I ran through the basic tutorial and followed through to the authentication section. Authentication and authorization seem to be working, finally. This is good.

CakePHP 2.6.2 installation

I went ahead and installed CakePHP 2.6.2. (It bumped up one to 2.6.3 after I left for vacation. Sheesh.) I did not get a chance to try it out until I returned from my days off. I finally ran it, but I did got PHP warnings and failures.

After some investigation, it looks like I have a permission problem. I put the pages into the expected web root, but I also noticed that the group ownership looked wrong. I had similar problems with a Bootstrap installation in the same web root that were not solved until I fixed group ownership. I’ll try that fix first

> sudo chgrp -R wheel CakePHP

> sudo chmod -R g+w CakePHP

I still saw the same errors. A google search on one of the first error messages showed that I was correct in a general sense, but solved the issue in the wrong way. I needed to make sure the /app/tmp folder was writeable by the web server group, which is _www in this case

> sudo chgrp -R _www /app/tmp

> sudo chmod -R g=rwx /app/tmp

Now it works and I see more items I still have to fix.
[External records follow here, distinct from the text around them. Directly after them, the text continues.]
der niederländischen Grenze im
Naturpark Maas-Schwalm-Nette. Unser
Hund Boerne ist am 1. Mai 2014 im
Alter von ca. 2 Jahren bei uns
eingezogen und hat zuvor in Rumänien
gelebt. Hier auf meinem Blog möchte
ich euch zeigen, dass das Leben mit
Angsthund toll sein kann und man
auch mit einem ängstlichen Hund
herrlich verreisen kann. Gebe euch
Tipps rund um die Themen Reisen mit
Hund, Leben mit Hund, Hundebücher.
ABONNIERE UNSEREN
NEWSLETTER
PHP Frameworks: choosing one

I have a small project that I need to demo. I also want to learn PHP frameworks to get me in the right frame of mind to examine Ruby/Rails and/or Python/Django. From what I’ve found there are several PHP frameworks to choose from:

  • Zend Framework 2/3
    • It looks nice. it would not surprise me if it ties strongly into Zend Studio, which I don’t use. I don’t enjoy learning too many things at once, so I’ll pass.
  • CodeIgniter 2.2
    • Also a possibility, but it seems too allow too much. MVC encouraged, but not forced. Simple tempting allowed, but add-ons built to allow work with templating engines. This time, I do want to see a framework’s creation of MVC. Maybe next time.
  • Symfony
    • I like the idea of having a framework and stand-alone components (if needed). However, I see Twig used as the template engine. I am comfortable with Smarty and want to learn one new thing at a time. Maybe next time.
  • Laravel
    • This looks really good. It uses “Eloquent”, which is an ActiveRecord (Ruby/Rails) implementation in PHP. ActiveRecord makes CRUD so much easier.
    • It uses migrations. That’s a concept I first saw in Ruby/Rails, which acts something like version control for databases. Very, very cool for testing.
    • On the other hand, it uses Blade template engine. I’ll deal with a new template engine another time
    • Mcrypt required as part of the list of running php extensions. My stock version of php does not have Mcrypt installed. Installing it seems like a pain, so I’ll pass this time.

I’m going to try CakePHP for this small project. It has the MVC framework that I’ve used informally in the past. It can integrate nicely (I’m told) with Smarty. All I need to do now is install it.